◆ Activity ◆
The line containing "やコーナリング性能、そして空力・冷却性能などを徹底的に" and every line after it, through the last one below: output exactly these and nothing else.

◆ Supplied material ◆

^^^^^^^^

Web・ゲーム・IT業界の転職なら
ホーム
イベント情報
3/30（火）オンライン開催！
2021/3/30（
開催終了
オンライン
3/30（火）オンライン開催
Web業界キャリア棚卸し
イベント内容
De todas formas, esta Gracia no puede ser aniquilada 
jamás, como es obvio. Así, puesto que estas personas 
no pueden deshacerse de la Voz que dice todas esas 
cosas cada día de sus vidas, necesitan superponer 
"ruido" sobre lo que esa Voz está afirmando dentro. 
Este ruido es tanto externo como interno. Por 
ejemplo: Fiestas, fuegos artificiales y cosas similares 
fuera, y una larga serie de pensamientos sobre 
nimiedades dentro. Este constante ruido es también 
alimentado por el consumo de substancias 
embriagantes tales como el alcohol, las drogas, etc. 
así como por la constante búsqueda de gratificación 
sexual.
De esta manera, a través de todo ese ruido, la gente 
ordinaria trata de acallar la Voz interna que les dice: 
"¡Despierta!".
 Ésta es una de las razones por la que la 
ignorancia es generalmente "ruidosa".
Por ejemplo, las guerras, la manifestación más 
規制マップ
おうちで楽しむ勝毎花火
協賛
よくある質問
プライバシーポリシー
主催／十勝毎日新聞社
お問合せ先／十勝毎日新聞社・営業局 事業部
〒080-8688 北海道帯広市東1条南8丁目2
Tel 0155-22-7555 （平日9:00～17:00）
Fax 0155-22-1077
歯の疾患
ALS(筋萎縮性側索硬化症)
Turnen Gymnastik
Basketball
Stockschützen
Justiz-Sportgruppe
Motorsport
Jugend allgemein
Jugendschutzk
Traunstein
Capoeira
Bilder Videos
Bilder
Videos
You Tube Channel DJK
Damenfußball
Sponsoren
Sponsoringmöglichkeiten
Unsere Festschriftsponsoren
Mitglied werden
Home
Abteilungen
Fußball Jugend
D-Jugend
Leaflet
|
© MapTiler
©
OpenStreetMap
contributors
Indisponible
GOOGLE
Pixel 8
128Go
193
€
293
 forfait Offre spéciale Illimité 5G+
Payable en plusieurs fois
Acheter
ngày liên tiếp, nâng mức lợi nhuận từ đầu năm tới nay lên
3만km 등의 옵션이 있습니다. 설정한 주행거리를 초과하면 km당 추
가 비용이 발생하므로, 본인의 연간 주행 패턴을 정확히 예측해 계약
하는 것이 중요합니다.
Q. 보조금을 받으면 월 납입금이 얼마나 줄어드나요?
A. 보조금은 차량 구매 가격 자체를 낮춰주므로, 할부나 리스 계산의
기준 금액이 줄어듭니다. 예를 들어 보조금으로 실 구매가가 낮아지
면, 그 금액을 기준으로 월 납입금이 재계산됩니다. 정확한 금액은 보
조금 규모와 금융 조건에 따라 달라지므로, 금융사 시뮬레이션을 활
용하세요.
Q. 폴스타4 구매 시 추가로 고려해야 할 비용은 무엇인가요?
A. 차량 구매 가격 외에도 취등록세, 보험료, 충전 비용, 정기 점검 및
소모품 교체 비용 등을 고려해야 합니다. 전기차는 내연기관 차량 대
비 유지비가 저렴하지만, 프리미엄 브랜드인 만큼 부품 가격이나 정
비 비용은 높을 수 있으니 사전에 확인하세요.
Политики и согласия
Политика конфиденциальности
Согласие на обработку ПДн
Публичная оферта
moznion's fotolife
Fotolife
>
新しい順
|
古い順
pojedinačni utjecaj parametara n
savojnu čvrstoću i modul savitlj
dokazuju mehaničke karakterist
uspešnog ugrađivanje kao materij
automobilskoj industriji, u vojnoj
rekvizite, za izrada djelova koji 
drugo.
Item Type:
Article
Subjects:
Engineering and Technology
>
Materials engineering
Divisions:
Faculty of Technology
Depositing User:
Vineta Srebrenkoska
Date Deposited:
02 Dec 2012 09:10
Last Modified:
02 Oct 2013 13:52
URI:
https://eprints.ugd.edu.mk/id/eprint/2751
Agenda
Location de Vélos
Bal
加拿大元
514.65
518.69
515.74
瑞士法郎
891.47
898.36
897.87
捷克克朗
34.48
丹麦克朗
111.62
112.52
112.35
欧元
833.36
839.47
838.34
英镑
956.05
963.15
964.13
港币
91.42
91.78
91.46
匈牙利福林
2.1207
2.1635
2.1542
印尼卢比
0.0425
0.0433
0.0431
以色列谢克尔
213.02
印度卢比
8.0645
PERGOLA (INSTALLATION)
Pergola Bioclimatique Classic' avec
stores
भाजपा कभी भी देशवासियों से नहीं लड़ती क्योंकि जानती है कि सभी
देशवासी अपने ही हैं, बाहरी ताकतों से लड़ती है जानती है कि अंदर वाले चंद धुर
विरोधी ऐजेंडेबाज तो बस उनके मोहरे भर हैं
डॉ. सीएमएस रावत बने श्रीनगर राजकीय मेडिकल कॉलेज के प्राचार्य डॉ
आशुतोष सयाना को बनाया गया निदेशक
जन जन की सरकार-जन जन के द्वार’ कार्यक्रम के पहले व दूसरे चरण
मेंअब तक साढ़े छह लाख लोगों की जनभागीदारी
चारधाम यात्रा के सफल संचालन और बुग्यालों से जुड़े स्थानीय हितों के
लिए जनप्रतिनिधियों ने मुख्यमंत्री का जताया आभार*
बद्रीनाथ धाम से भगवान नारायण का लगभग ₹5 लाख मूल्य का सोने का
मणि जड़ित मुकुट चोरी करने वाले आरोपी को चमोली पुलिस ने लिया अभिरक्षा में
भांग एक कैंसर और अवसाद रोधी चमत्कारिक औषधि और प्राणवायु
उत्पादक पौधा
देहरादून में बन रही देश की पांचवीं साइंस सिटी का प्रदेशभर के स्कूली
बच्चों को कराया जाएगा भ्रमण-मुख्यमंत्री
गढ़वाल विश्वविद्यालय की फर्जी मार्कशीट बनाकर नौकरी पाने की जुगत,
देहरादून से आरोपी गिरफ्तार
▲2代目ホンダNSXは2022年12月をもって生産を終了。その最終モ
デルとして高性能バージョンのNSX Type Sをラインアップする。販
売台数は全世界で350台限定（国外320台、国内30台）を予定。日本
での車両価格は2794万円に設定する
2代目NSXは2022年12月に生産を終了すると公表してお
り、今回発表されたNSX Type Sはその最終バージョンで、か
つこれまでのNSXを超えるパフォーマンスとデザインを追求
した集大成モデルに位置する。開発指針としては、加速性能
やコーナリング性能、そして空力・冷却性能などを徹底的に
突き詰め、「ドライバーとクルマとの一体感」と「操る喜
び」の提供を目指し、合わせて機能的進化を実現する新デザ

^^^^^^^^

◆ Result for this task ◆
やコーナリング性能、そして空力・冷却性能などを徹底的に
突き詰め、「ドライバーとクルマとの一体感」と「操る喜
び」の提供を目指し、合わせて機能的進化を実現する新デザ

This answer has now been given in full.